Developmental, environmental, and genetic factors affecting seed color were studied in the progeny of a cross between two white-flowered (aa) green cotyledon (ii) field peas (Pisum sativum L.): the pale large-seeded Marrowfat cultivar Primo and the greener small-seeded Prussian Blue OSU442-15. Changes in chlorophyll and carotenoid content during seed development of the parental genotypes were determined by high performance liquid chromatography analysis. Both cultivars accumulated similar pigment quantities per seed, but pigment loss was greater during maturation of `Primo'. Bleached and unbleached mature seed tissues also were compared for pigment composition. Lutein was the predominant pigment in bleached cotyledons of both cultivars. Only trace amounts of pheophytins were detected in unbleached seed. In both genotypes, chlorophyll A : B ratios were ≈1:1 in seed coats compared to 3:1 in cotyledons. Objective measurements of seed color in terms of luminance (lightness) and chrominance (hue and saturation) were made in YUV color space by video image analysis.
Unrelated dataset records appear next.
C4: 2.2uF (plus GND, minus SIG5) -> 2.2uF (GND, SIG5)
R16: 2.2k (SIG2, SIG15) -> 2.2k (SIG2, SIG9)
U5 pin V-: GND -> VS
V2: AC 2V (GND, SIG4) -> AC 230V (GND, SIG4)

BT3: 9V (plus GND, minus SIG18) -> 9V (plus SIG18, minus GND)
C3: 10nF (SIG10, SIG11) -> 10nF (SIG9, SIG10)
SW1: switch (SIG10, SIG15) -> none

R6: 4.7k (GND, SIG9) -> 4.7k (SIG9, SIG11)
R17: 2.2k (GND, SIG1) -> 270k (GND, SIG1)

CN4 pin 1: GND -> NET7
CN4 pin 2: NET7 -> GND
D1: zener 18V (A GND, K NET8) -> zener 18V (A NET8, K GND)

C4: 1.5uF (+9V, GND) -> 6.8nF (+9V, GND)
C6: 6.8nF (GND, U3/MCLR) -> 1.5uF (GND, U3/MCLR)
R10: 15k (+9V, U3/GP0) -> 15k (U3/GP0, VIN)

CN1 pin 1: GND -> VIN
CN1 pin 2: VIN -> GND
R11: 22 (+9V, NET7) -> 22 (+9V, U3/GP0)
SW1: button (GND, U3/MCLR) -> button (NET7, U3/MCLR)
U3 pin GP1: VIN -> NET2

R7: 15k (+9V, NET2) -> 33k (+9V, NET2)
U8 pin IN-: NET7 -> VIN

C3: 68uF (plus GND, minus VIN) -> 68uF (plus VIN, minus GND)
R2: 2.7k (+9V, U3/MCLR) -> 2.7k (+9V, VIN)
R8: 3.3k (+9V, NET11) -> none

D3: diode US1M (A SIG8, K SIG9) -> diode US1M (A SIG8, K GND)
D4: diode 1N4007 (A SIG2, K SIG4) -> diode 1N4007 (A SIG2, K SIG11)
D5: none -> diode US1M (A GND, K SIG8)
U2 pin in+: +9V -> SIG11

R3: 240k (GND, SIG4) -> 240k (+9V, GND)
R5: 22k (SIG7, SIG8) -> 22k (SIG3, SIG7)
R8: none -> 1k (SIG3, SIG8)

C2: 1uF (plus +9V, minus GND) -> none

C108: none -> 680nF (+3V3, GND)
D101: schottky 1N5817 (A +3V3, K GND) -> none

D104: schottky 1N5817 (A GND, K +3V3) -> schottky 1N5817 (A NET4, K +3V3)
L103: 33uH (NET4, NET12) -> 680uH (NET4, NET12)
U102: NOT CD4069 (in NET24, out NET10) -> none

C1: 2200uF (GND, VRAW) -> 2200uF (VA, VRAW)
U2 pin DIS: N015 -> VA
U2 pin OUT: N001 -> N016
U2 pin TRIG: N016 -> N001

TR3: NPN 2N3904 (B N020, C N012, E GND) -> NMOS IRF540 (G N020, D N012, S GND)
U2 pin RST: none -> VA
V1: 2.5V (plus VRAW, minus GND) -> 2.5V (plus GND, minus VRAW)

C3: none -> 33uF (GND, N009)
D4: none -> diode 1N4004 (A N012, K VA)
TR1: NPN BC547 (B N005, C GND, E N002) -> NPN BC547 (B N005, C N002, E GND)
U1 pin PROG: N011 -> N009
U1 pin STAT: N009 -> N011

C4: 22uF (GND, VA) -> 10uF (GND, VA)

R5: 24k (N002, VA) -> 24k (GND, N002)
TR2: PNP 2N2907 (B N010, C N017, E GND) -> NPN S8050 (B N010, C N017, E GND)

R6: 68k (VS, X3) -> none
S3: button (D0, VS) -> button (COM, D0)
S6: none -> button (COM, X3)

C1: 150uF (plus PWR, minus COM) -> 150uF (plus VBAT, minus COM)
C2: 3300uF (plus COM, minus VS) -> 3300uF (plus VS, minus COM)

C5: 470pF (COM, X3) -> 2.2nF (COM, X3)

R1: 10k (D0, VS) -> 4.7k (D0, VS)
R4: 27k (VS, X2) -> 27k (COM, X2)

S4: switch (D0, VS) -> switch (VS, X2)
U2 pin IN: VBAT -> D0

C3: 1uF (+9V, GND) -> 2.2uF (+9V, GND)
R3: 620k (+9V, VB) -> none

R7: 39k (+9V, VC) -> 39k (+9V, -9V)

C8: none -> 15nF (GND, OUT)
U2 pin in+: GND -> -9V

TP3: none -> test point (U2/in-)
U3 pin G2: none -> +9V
Inheritance of seed color was studied in an F2 population derived from the `Primo' × `OSU442-15' cross and inbred descendants. Quantitative trait loci (QTL) for seed color were localized by interval mapping using a linkage map of 199 molecular markers spanning most of the genome and by bulked segregant analysis and selective genotyping. Four genomic regions affecting seed color were detected. A major gene accounting for 61% of the phenotypic variance in seed lightness (Y luminance component) was identified on linkage group V linked to r locus. Another major gene, which accounted for 56% of the phenotypic variance in seed hue (U chrominance component), was mapped to a linkage group containing group III and IV markers. A QTL with smaller effect on seed hue (U and V chrominance components) was detected on linkage group VII. Support for overdominant allelic interaction for a QTL on linkage group I, adjacent to the legumin locus Lg-J, was obtained by selective genotyping of the seed lightness distributional extremes.